Da Toronto a Buffalo passando per la dogana

Rieccomi in viaggio. Lascio Toronto non senza un po’ di tristezza: davvero una bella città! Non tanto quanto Chicago, forse, ma sembra probabilmente più vivibile. Dovendo scegliere farei molta fatica.

Ne faccio invece poca a mettermi comodo sull’ennesimo autobus. Direzione Buffalo, stato di New York. Quindi Stati Uniti, il che significa passare un’altra volta la frontiera. Chissà…

Tutto fila liscio fino alla dogana: qua ci fanno aspettare una mezzoretta buona prima di permetterci di metterci in fila per i soliti controlli. Il cuore accelera.

Arriva il mio turno.

Il poliziotto mi esamina, guarda il passaporto e mi chiede il solito: perché voglio entrare negli Usa, per quanto tempo, cosa ci facevo in Canada, per quanto tempo, se ho un impiego…

Vista l’esperienza passata qui mi faccio furbo: “No,” gli dico. “Ma l’avrò da gennaio.”

“Inizi un nuovo lavoro?”

“Esatto,” mento per risparmiarmi un sacco di domande inutili.

“In Svizzera?”

“Sì.”

“Ma il tuo accento non sembra Switz… Swischt…” Rinuncia.

Sorrido. “No, è italiano infatti.”

“Bene. Puoi andare.”

Lo ringrazio e giro i tacchi quando sento alle mie spalle: “Arrivedorci!”

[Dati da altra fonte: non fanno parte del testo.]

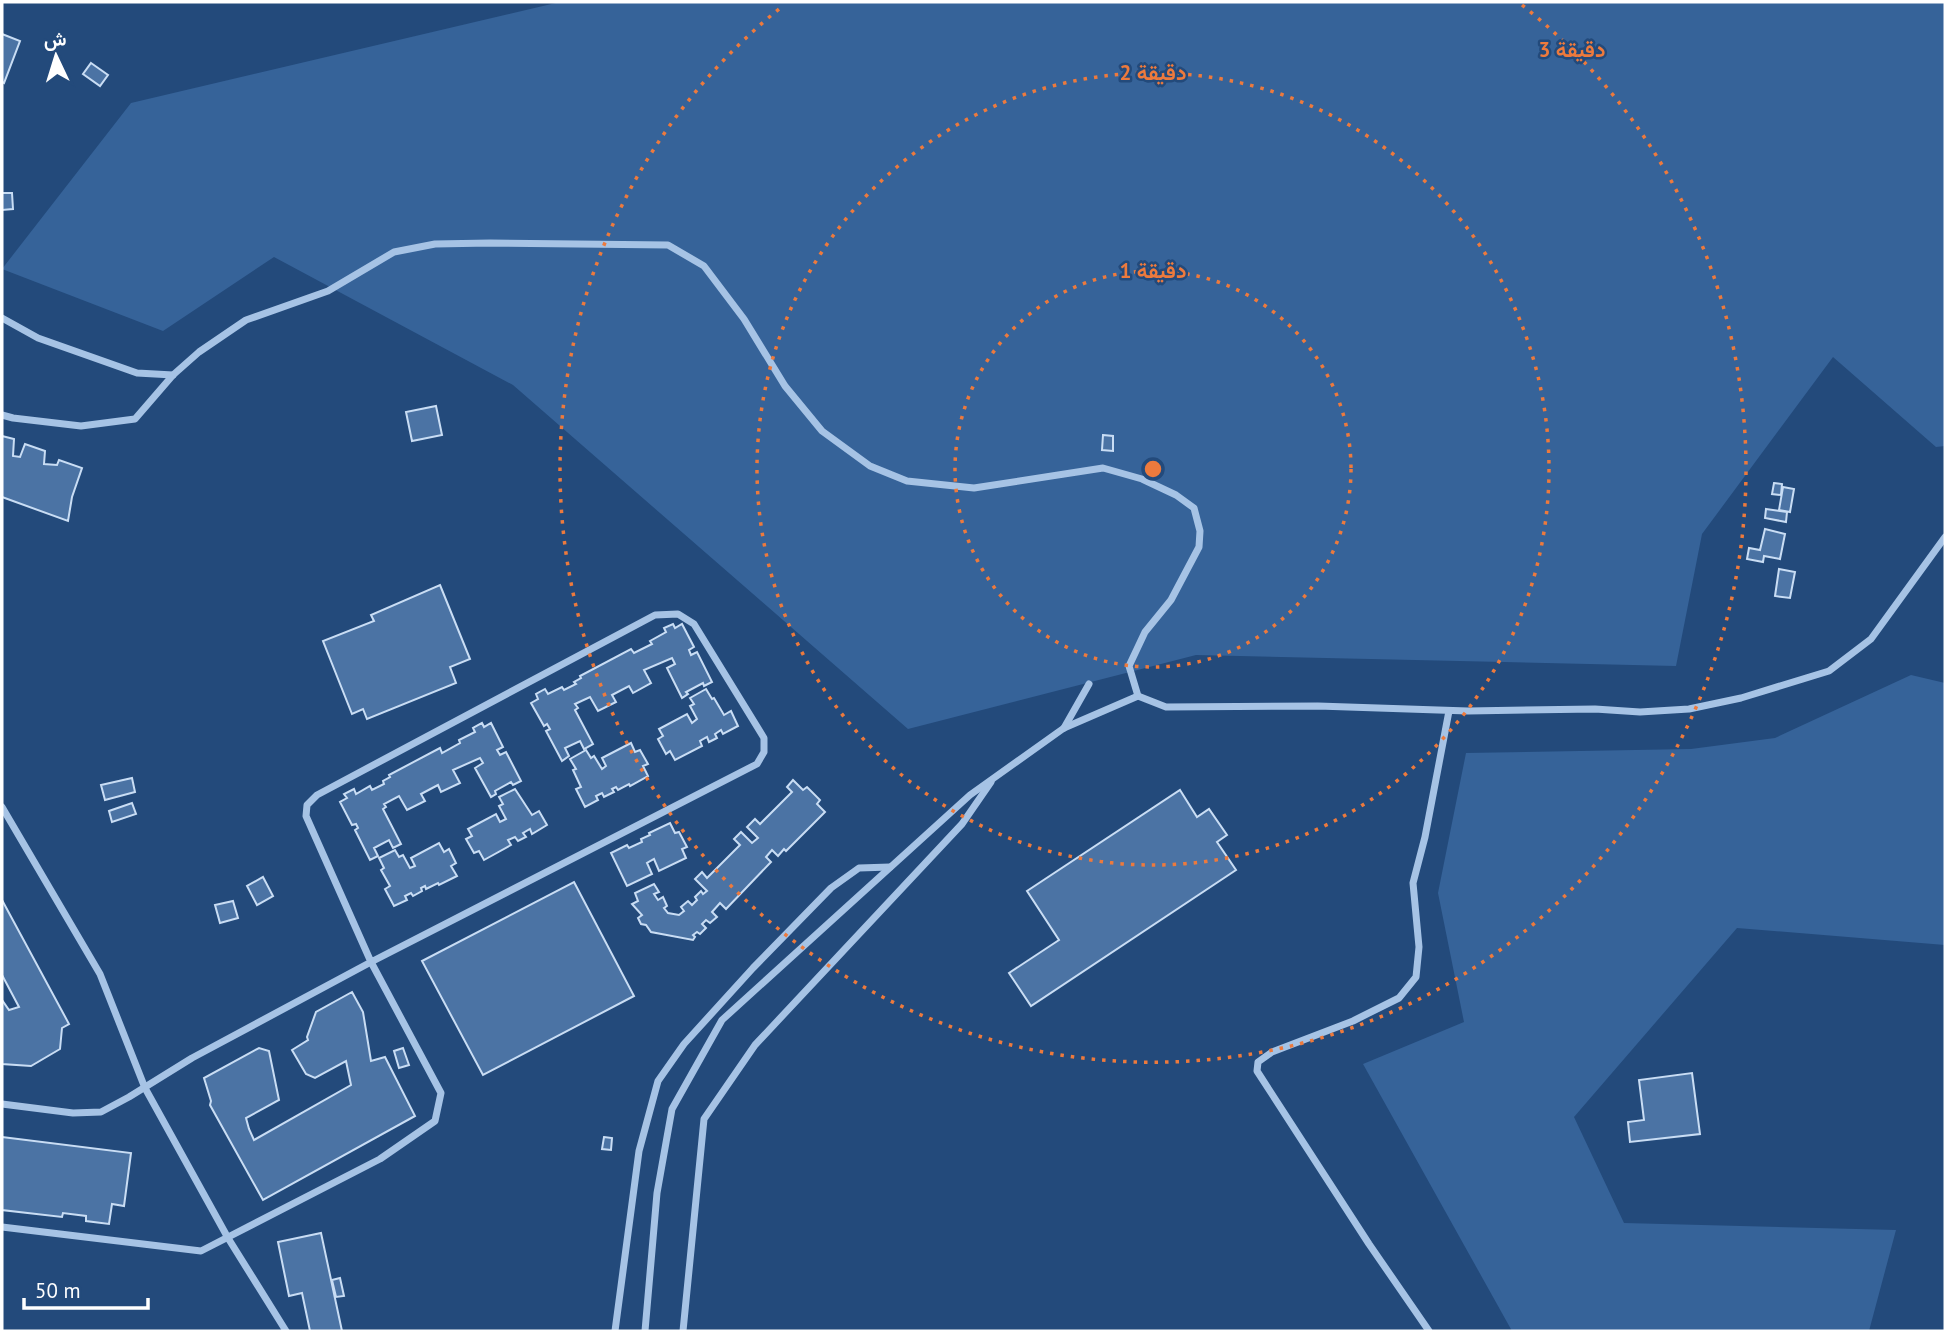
<svg xmlns="http://www.w3.org/2000/svg" width="1947" height="1333" font-family="'PT Sans',Vazirmatn,sans-serif">
	<rect width="100%" height="100%" fill="#234a7b"/>
	<g fill="#366399">
		<polygon points="560,2 1945,2 1945,446 1936,447 1833,357 1702,534 1676,666 1196,655 908,729 513,385 274,257 163,331 2,269 131,103"/>
		<polygon points="1911,675 1945,683 1945,945 1737,928 1574,1117 1624,1223 1896,1230 1869,1331 1512,1331 1363,1064 1464,1022 1438,893 1466,753 1691,749 1775,738"/>
	</g>
	<g fill="#4b73a4" stroke="#c9ddf4" stroke-width="2">
		<polygon points="2,34 20,41 4,83 2,82"/>
		<polygon points="91,63 108,75 100,86 83,74"/>
		<polygon points="2,193 12,193 13,209 2,210"/>
		<polygon points="436,406 442,435 412,441 406,412"/>
		<polygon points="1103,435 1113,436 1113,451 1102,450"/>
		<polygon points="2,436 14,439 13,456 20,457 25,444 45,451 44,464 57,465 59,460 82,468 72,497 68,521 2,497"/>
		<polygon points="1774,483 1782,484 1781,495 1772,494"/>
		<polygon points="1783,487 1794,489 1790,512 1779,510"/>
		<polygon points="1766,509 1787,512 1786,522 1765,518"/>
		<polygon points="1765,529 1785,534 1780,559 1764,556 1763,562 1747,559 1749,548 1760,550"/>
		<polygon points="1779,569 1795,572 1790,598 1775,596"/>
		<polygon points="440,585 470,659 450,667 456,683 367,719 363,709 352,714 323,641 374,621 371,615"/>
		<polygon points="673,624 675,628 682,624 694,647 689,650 691,655 697,652 712,682 704,686 703,683 686,692 688,694 682,698 667,668 675,664 672,658 644,670 651,683 633,693 629,686 612,695 616,702 598,711 590,697 575,704 578,708 575,710 593,744 584,749 580,741 565,748 569,756 562,761 546,731 550,729 547,724 544,726 531,703 538,699 536,694 545,689 548,694 562,687 564,690 576,684 574,682 581,678 580,676 631,649 634,653 652,644 650,641 666,632 664,628"/>
		<polygon points="706,689 712,699 714,698 724,715 731,711 738,726 723,734 721,730 715,734 717,738 709,742 707,737 700,741 702,746 675,760 670,751 666,754 658,739 663,736 659,729 687,714 692,723 697,719 690,706 694,704 690,698"/>
		<polygon points="482,723 484,727 491,723 503,747 497,750 500,755 506,752 521,781 513,785 511,782 495,791 496,794 491,797 475,768 483,763 480,758 453,770 460,783 441,792 438,785 421,794 425,801 407,810 399,796 384,804 386,807 383,809 401,844 393,848 389,840 374,848 378,856 370,860 355,830 358,828 356,824 352,825 340,802 347,798 344,794 354,789 356,794 370,786 372,790 384,784 383,781 390,777 389,775 440,748 442,753 460,743 459,740 475,732 473,728"/>
		<polygon points="631,743 635,752 640,750 648,764 643,766 648,776 630,786 629,784 618,790 616,787 612,789 614,792 604,797 602,793 596,796 598,800 585,807 576,789 581,787 573,770 576,769 570,759 586,750 591,758 594,756 602,769 606,766 602,758"/>
		<polygon points="132,778 135,792 105,800 101,785"/>
		<polygon points="793,780 803,790 807,787 820,800 817,804 825,812 786,851 784,849 778,856 772,850 766,857 771,862 726,909 720,903 712,912 717,917 710,923 706,920 702,924 706,928 700,934 697,932 693,935 695,937 693,940 651,932 646,925 641,924 638,918 642,915 632,904 638,901 635,893 654,884 659,892 654,894 658,900 663,897 667,906 664,908 668,913 679,915 684,911 681,907 688,901 692,905 697,900 695,897 701,891 703,894 707,891 695,879 702,872 707,878 740,845 734,839 741,832 752,843 758,838 747,827 755,819 760,824 792,792 787,787"/>
		<polygon points="515,789 532,815 539,811 547,825 532,834 530,829 523,833 526,837 518,841 515,837 508,840 511,845 484,860 479,851 474,853 466,839 472,836 468,829 496,814 500,822 506,819 499,806 503,804 499,797"/>
		<polygon points="1180,790 1197,817 1209,809 1227,835 1217,842 1236,870 1031,1006 1009,973 1059,940 1027,891"/>
		<polygon points="132,803 136,814 112,822 109,811"/>
		<polygon points="670,823 675,833 679,832 687,847 682,849 686,858 659,871 654,859 647,863 652,874 627,886 611,853 627,845 629,848 642,842 641,839 650,835 649,833"/>
		<polygon points="439,843 444,852 449,849 456,863 451,866 457,876 439,885 438,883 426,889 425,886 421,888 422,891 413,896 411,893 405,896 407,900 394,906 385,889 390,886 381,870 384,868 379,858 395,850 399,857 403,855 410,868 415,866 411,858"/>
		<polygon points="263,877 273,896 257,905 247,886"/>
		<polygon points="574,882 634,996 483,1075 422,961"/>
		<polygon points="2,900 69,1024 62,1028 60,1049 31,1066 2,1064 2,1000 9,1010 19,1007 2,975"/>
		<polygon points="233,901 238,918 220,923 215,905"/>
		<polygon points="352,992 363,1012 371,1061 385,1057 415,1116 263,1200 210,1105 211,1101 204,1078 259,1048 269,1051 279,1100 246,1118 249,1129 254,1140 351,1085 346,1061 315,1078 306,1074 292,1050 308,1040 307,1037 316,1012"/>
		<polygon points="403,1048 409,1065 399,1068 394,1051"/>
		<polygon points="1692,1073 1700,1134 1630,1142 1628,1122 1644,1120 1639,1080"/>
		<polygon points="2,1137 131,1153 124,1206 112,1204 109,1224 86,1221 86,1216 63,1213 62,1217 2,1210"/>
		<polygon points="604,1137 612,1138 611,1150 602,1149"/>
		<polygon points="321,1233 342,1331 310,1331 302,1293 289,1296 278,1242"/>
		<polygon points="340,1278 344,1296 336,1297 332,1280"/>
	</g>
	<g fill="none" stroke-linecap="round" stroke-linejoin="round">
		<g stroke="#a6c3e5" stroke-width="7">
			<polyline points="2,318 38,338 137,373 173,375"/>
			<polyline points="2,415 13,418 81,426 135,419 173,375 199,352 246,320 328,291 394,252 435,244 490,243 668,245 704,266 744,319 785,386 822,431 870,466 907,481 974,488 1103,468 1142,479 1176,495 1194,508 1200,531 1199,547 1171,600 1145,632 1129,666 1138,696 1166,707 1318,706 1468,711 1595,709 1640,712 1689,709 1741,698 1829,671 1871,639 1945,537"/>
			<polyline points="1064,728 1089,684"/>
			<polyline points="2,807 100,974 145,1088 228,1238 286,1331"/>
			<polyline points="2,1104 73,1113 101,1112 129,1097 192,1058 371,962 757,764 764,752 764,738 694,624 678,614 655,615 317,795 307,805 306,816 371,962 441,1093 435,1121 380,1159 201,1251 2,1227"/>
			<polyline points="615,1331 639,1151 658,1081 684,1044 753,968 831,888 859,868 890,867"/>
			<polyline points="645,1331 657,1193 672,1109 722,1020 970,795 1064,728 1138,696"/>
			<polyline points="683,1331 704,1119 755,1045 962,824 991,782"/>
			<polyline points="1429,1331 1369,1244 1257,1071 1258,1062 1272,1052 1353,1021 1399,998 1416,977 1419,947 1413,883 1425,837 1449,711"/>
		</g>
	</g>
	<g fill="none" stroke="#ed7a3d" stroke-width="3.5" stroke-dasharray="3.5 7">
		<circle cx="1153" cy="469" r="198"/>
		<circle cx="1153" cy="469" r="396"/>
		<path d="M1522 5A593 593 0 1 1 784 5"/>
	</g>
	<circle cx="1153" cy="469" r="10" fill="#ed7a3d" stroke="#234a7b" stroke-width="3.5"/>
	<g font-size="21" text-anchor="middle" font-weight="bold" fill="#ed7a3d" stroke="#234a7b" stroke-width="5" stroke-linejoin="round" paint-order="stroke">
		<text x="1572" y="57">3 دقيقة</text>
		<text x="1153" y="80">2 دقيقة</text>
		<text x="1153" y="278">1 دقيقة</text>
	</g>
	<rect width="1947" height="1333" fill="none" stroke="#ffffff" stroke-width="7"/>
	<g transform="translate(56 56) rotate(356)" stroke="#234a7b" stroke-width="5" paint-order="stroke">
	<path d="M0-5L12 26L0 18L-12 26Z" fill="#ffffff"/>
	<text y="-10" font-size="19" font-weight="bold" text-anchor="middle" fill="#ffffff">ش</text>
	</g>
	<path d="M24 1298v10h124v-10" fill="none" stroke="#ffffff" stroke-width="3.5"/>
	<text x="35" y="1298" font-size="21" fill="#ffffff" stroke="#234a7b" stroke-width="5" paint-order="stroke">50 m</text>
</svg>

Mi volto e contraccambio ridendo. Finalmente uno simpatico.

A questo punto non mi resta che rilassarmi e godermi il resto del viaggio. Non mi riesce difficile.

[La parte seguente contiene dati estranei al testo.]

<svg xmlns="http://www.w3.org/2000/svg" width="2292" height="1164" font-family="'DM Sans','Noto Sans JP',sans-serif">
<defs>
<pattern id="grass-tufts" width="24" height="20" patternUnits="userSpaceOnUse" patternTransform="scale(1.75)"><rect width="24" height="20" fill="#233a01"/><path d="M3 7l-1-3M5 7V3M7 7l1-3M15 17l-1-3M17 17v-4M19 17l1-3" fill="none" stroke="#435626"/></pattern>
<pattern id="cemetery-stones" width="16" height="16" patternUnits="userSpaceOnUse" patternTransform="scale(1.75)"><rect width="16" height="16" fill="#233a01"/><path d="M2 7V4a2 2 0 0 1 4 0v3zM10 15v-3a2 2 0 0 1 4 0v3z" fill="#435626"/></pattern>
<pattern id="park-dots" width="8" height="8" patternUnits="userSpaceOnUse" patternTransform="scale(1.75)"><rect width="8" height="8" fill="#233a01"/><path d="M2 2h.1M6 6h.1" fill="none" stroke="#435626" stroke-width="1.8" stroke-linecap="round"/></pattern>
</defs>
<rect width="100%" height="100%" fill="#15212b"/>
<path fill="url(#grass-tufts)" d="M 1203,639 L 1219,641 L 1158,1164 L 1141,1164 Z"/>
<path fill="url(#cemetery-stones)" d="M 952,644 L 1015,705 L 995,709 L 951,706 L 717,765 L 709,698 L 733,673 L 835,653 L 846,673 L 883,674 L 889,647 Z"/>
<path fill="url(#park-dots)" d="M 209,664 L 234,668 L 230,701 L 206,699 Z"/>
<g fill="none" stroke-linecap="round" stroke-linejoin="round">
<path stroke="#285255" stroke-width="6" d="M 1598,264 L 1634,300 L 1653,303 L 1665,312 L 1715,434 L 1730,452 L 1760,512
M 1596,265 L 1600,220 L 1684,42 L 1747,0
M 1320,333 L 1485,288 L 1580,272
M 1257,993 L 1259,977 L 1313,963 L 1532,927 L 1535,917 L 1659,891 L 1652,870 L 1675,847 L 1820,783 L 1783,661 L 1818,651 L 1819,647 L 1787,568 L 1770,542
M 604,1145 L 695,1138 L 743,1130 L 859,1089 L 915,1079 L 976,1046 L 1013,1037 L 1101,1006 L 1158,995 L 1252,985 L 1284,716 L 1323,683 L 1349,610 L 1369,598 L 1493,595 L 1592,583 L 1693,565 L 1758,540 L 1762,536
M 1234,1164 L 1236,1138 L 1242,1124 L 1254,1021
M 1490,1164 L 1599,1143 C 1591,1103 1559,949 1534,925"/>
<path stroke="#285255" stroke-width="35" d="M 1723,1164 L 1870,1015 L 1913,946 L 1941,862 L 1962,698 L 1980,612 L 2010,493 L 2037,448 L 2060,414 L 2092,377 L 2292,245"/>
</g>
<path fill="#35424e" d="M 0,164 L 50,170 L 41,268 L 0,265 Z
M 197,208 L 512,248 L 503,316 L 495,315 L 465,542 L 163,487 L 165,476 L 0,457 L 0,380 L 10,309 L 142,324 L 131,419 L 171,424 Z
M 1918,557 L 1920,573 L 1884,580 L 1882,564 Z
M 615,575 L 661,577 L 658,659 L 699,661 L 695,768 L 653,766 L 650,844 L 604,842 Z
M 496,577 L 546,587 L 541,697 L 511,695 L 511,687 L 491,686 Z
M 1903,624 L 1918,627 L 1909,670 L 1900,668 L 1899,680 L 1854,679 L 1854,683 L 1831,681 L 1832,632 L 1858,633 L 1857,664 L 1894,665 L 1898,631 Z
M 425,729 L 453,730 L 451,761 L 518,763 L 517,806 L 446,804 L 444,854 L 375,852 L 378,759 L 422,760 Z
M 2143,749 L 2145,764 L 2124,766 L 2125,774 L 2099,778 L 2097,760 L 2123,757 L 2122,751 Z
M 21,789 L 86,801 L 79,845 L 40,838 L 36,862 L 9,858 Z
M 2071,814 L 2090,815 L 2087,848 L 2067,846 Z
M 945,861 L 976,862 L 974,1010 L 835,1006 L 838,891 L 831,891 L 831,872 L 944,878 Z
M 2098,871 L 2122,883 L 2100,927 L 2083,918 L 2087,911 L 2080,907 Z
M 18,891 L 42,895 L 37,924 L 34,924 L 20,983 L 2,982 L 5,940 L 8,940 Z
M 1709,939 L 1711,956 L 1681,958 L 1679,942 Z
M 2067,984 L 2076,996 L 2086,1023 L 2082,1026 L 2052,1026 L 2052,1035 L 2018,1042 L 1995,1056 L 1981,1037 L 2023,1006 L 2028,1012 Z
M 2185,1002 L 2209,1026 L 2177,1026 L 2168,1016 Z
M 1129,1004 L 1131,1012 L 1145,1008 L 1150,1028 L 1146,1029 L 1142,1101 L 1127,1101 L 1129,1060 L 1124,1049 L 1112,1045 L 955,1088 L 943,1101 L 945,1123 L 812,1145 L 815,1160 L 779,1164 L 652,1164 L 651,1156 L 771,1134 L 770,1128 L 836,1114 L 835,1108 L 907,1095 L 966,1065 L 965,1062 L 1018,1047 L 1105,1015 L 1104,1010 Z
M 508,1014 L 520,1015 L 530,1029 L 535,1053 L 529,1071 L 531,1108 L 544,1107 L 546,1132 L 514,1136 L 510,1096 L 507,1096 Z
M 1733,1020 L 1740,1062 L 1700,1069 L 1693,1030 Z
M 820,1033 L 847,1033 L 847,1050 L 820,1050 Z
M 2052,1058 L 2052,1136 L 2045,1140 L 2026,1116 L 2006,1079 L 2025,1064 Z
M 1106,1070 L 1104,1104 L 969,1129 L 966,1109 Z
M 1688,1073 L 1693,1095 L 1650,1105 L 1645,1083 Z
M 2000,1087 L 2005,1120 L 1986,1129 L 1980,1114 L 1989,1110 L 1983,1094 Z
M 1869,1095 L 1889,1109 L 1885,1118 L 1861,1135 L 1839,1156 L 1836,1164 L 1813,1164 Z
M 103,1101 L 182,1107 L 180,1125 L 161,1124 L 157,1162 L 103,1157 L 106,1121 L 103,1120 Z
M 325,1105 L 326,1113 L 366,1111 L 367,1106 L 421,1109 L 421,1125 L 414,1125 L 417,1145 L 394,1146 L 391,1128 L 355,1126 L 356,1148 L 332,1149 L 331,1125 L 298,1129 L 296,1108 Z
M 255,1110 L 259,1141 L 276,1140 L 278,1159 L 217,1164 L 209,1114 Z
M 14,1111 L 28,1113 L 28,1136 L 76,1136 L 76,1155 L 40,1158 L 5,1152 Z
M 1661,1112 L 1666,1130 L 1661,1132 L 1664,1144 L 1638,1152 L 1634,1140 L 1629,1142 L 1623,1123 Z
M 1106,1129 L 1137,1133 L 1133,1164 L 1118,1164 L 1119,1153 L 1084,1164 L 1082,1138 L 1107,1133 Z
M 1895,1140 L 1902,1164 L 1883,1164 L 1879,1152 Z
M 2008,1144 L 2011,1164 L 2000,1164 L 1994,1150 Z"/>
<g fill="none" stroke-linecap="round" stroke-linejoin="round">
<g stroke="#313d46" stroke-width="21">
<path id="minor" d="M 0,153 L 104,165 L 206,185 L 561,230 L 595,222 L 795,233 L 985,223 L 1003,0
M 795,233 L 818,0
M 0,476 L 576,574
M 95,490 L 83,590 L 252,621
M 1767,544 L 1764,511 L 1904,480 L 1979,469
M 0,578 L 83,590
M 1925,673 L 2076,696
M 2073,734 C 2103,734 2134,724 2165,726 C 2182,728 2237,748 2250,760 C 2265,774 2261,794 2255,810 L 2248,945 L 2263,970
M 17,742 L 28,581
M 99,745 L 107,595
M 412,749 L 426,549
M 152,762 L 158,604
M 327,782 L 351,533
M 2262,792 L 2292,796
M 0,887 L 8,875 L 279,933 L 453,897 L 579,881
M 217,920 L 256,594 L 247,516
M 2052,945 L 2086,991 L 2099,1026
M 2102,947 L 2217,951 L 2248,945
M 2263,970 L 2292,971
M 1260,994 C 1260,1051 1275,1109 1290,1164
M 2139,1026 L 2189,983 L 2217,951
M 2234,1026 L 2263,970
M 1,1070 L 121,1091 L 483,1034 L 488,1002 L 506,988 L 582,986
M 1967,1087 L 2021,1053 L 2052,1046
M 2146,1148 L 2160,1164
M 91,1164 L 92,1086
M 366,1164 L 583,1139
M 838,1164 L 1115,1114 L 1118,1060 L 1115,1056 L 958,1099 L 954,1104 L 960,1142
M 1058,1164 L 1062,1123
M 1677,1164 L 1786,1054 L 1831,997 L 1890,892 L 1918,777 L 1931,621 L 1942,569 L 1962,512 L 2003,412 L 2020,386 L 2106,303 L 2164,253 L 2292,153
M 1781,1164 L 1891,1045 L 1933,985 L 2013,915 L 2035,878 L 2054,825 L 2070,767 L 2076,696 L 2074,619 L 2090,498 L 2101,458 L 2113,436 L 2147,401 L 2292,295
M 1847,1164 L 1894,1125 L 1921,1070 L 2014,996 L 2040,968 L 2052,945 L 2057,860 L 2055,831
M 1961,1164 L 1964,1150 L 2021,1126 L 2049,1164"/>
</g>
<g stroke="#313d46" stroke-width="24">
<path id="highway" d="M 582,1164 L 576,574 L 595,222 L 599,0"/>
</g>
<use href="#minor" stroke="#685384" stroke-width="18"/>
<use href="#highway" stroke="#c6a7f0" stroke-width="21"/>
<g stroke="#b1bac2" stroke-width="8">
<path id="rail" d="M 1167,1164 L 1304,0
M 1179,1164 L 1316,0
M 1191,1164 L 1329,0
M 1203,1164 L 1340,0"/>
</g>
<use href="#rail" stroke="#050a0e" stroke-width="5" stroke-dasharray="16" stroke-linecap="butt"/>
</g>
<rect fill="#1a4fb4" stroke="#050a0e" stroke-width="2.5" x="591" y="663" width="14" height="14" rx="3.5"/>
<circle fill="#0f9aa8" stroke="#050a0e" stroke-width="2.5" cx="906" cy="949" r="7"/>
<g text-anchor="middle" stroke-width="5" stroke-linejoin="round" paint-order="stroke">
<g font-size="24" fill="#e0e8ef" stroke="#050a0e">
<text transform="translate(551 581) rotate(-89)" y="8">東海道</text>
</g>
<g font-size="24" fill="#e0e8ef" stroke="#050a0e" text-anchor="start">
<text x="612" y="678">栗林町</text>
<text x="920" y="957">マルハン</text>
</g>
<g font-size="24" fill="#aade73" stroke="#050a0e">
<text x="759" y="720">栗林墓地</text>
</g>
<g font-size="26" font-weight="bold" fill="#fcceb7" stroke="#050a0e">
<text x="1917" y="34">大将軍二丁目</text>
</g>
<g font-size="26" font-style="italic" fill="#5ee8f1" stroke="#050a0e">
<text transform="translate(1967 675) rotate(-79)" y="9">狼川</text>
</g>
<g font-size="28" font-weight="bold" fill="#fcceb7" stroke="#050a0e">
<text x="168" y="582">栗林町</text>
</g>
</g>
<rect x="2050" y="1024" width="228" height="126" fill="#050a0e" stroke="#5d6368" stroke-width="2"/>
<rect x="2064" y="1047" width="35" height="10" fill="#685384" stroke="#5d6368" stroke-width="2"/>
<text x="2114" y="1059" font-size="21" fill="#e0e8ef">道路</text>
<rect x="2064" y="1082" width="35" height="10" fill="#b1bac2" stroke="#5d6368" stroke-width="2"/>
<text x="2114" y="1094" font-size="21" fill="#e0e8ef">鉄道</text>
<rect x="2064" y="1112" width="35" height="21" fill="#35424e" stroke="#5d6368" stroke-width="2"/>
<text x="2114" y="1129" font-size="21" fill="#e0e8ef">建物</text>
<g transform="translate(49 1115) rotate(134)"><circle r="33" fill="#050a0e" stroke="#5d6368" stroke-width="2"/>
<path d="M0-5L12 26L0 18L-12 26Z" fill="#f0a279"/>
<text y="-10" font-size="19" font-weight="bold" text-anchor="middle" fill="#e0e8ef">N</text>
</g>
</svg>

Una volta giunti a destinazione c’è il solito problema: mettersi lo zaino in spalla e trovare l’ostello. In teoria non è impossibile: infatti dopo un paio di tentativi falliti imbocco la via giusta. Noto subito che nonostante siano solo le sette di sera il centro città è deserto e che non ci sono negozi né bar né ristoranti. Mi pare strano ma proseguo sulla Main Street, percorsa da uno dei pochi, se non l’unico, mezzo di trasporto pubblico gratuito al mondo. Beh, in realtà non si paga solo per il primo tratto, sarà un miglio, ma mi sembra comunque un’ottima idea anti-traffico. Io però non ho bisogno di approfittarne poiché l’alloggio è vicino. Ci sono quasi quando a un incrocio un ragazzo attraversa col rosso. Una macchina che stava sopraggiungendo gli suona (giustamente) il clacson e lui in tutta risposta insulta e fa il dito medio all’automobilista. Quest’ultimo si ferma, esce nella sua enormità (non agilissimo a causa dei troppi (a)steroidi che si porta appresso) e inizia a rincorrerlo. L’altro grida uuuuuhhhhhh tutto felice e schizza via, molto più scattante. La montagna ci prova ma ad un certo punto deve desistere e torna alla propria auto ringhiando come un bufalo (rigiustamente).

Divertito dalla scena dico tra me e me: welcome back in the US.